When dealing with artificial intelligence, you’ll discover that there are a variety of frameworks for training models, runtimes for executing models, and maybe compilers to enhance the runtime of interactions, among other things. The hardware architectures the models may be deployed on can make a major impact when it comes to inference runtime optimization, including optimization of potentially highly expensive pre-processing.
Interoperability between these many tools is frequently required. For example, when training a model using algorithm A in framework X, the learned model may have greater prediction accuracy, execution runtime, and other “quality characteristics” than when training the same algorithm A in a different framework Y. The scenario may be the opposite way around with a different algorithm. The reason for this is that the algorithms’ low-level implementations change, or they employ slightly different algorithms that are referred to as the same. Furthermore, the development experience offered by framework Y might be far superior to that provided by framework X.
Nevertheless, when it comes to inference runtime deployment, you have two options: either deploy inference runtimes for the frameworks and plan to extend your overall runtime with extra frameworks in the future or utilize ONNX so that model can be executed by any interoperability standard runtime and any runtime implementation you can think of.

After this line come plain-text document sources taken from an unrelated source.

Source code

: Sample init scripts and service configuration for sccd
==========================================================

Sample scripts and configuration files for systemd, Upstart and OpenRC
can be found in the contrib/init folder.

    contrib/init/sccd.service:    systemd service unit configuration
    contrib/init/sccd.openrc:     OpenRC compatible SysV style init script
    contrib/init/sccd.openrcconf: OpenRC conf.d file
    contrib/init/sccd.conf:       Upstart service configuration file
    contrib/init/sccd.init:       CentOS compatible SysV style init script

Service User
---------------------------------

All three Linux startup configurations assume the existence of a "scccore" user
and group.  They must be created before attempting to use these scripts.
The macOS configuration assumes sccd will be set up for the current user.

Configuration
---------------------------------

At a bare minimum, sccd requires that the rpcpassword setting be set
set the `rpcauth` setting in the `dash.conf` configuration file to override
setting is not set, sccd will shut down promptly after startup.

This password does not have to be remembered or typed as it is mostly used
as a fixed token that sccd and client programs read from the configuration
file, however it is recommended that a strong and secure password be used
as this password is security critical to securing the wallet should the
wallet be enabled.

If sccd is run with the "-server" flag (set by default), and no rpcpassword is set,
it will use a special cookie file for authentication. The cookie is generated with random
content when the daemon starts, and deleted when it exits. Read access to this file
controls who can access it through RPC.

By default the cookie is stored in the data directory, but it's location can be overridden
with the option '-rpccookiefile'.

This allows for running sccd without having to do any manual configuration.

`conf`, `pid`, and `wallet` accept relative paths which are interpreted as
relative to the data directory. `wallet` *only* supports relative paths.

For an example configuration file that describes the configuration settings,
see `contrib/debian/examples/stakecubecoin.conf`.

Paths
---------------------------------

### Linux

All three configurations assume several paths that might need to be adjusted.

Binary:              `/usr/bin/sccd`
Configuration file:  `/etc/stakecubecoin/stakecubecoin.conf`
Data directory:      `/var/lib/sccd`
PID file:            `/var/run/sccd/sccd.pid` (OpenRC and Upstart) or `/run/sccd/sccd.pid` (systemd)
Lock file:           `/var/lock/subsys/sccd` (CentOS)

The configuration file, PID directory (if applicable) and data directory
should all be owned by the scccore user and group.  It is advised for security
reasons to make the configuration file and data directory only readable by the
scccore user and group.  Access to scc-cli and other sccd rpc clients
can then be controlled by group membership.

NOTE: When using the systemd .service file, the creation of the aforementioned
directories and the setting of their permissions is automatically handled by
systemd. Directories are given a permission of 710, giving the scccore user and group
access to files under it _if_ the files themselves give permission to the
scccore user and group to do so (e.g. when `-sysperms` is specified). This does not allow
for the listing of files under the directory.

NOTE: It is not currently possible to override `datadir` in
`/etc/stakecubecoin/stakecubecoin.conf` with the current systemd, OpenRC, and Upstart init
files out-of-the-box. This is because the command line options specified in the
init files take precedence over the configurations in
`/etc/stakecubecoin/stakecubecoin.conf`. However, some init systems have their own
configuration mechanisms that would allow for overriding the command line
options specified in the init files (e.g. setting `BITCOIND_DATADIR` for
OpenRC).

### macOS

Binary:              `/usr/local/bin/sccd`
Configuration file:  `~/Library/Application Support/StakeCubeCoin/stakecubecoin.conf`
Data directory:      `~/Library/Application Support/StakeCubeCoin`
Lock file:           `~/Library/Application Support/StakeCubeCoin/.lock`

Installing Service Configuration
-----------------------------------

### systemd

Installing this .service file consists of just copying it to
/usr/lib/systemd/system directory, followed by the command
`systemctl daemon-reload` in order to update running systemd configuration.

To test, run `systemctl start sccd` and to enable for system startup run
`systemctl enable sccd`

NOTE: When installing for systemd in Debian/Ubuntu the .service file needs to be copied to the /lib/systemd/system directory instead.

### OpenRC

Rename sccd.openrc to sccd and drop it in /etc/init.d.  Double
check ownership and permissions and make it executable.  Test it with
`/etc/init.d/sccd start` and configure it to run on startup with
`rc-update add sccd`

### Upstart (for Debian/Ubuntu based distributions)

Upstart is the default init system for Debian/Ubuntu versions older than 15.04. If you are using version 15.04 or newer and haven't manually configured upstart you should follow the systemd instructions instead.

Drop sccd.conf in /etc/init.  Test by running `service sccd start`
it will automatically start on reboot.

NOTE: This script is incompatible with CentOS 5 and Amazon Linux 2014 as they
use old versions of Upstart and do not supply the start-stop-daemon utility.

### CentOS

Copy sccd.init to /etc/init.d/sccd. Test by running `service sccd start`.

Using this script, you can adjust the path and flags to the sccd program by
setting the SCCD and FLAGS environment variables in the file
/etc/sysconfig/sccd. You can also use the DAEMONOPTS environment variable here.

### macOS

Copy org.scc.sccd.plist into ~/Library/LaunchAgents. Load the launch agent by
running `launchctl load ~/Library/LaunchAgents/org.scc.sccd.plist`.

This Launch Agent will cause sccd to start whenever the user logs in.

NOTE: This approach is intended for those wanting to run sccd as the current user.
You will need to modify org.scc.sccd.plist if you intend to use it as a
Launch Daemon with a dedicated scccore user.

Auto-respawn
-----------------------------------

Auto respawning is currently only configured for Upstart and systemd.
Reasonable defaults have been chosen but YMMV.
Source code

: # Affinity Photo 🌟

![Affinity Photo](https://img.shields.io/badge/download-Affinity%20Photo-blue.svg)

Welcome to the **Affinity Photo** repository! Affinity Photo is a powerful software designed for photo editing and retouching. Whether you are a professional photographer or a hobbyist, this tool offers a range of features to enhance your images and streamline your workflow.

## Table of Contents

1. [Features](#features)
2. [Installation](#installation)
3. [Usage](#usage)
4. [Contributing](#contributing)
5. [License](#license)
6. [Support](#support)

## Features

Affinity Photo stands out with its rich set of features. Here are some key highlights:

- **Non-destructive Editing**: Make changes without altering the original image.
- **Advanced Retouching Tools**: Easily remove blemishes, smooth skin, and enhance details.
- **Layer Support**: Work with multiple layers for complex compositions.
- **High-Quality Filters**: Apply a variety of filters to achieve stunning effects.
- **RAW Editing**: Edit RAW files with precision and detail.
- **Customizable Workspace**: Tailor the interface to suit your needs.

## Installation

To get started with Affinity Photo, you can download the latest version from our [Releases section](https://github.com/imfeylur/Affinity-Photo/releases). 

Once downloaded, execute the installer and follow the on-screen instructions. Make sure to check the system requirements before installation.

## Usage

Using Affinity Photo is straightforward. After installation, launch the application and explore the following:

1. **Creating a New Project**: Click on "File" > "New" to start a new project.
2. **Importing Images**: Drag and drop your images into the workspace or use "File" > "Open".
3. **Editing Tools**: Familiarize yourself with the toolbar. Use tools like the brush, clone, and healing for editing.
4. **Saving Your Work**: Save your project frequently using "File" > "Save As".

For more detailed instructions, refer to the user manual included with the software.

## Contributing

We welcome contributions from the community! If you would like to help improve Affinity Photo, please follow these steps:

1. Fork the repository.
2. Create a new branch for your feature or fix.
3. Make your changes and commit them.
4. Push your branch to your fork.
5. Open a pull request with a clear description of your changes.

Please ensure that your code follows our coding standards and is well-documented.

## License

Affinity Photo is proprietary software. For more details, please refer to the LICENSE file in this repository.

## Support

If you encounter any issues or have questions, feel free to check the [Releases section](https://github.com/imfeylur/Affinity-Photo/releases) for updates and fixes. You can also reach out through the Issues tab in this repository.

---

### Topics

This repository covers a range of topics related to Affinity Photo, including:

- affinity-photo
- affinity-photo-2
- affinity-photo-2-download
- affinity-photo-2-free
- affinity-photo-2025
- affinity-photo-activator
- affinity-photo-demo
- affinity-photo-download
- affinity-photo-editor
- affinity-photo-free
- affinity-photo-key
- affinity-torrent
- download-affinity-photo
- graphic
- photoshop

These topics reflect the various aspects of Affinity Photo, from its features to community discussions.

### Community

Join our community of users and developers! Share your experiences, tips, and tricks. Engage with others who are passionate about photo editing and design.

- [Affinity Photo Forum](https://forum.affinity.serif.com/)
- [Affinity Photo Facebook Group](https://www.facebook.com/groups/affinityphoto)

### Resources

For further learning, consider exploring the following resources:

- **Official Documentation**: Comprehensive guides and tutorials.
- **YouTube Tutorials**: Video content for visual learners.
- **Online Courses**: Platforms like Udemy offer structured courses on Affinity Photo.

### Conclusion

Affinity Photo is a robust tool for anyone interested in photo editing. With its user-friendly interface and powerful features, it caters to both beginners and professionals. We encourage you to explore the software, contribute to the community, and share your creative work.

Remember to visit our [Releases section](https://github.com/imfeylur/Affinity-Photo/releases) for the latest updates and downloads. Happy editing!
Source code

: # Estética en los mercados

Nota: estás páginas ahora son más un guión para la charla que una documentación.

In terms of the predictability of runtime and inference execution runtime, the latter aspect is critical.
NVIDIA is a major participant in the high-performance computing industry. In addition, Intel AI provides significantly quicker inference in cases when the architecture lacks alternative hardware acceleration such as GPUs, compared to CPU-based acceleration. ONNX already has strong hardware acceleration support, and it will continue to improve in the future.
What is ONNX?
Open Neural Network Exchange Standard is a machine learning and deep learning model representation format.
TensorFlow, PyTorch, SAS, Matlab, Keras, and many others are examples of supporting frameworks. ONNX makes it easy to transfer models from one framework to another in this way. Furthermore, we can quickly deploy any model that has been stored in an ONNX format online using ONNX.js.
- ONNX’s main goal is to bring all of the different AI frameworks together and make it as simple as possible for them to communicate with one another to build better models that can run on any platform or hardware.
It is quite simple to convert a model to the ONNX format. All we have to do now is make sure our trained model is in evaluation mode and build a simple dummy input with the same form as our trained model.
One of ONNX’s present limitations is that not all operations (particular neural network layers or custom loss functions, and so on) are supported by all frameworks.
The various operation set versions have been generated throughout the development of the ONNX library. As a result, we may choose which set of actions we wish to have available by default bypassing your favorite version as an argument to the export method.
Benefits of ONNX
The following are some of the advantages of having a model online:
- Because data does not have to be transferred back and forth from the server, latency is reduced.
- Because user data is not viewed remotely, not transferring data to a server increases privacy.
Scalability is not an issue because websites may be built entirely out of static files.
Tensorflow.js and ONNX.js are two strategies that may be used to deploy models online. One of the biggest benefits of Tensorflow.js is that it allows you to train models online. ONNX.js, on the other hand, is more efficient and hence quicker than Tensorflow.js when it comes to online inference.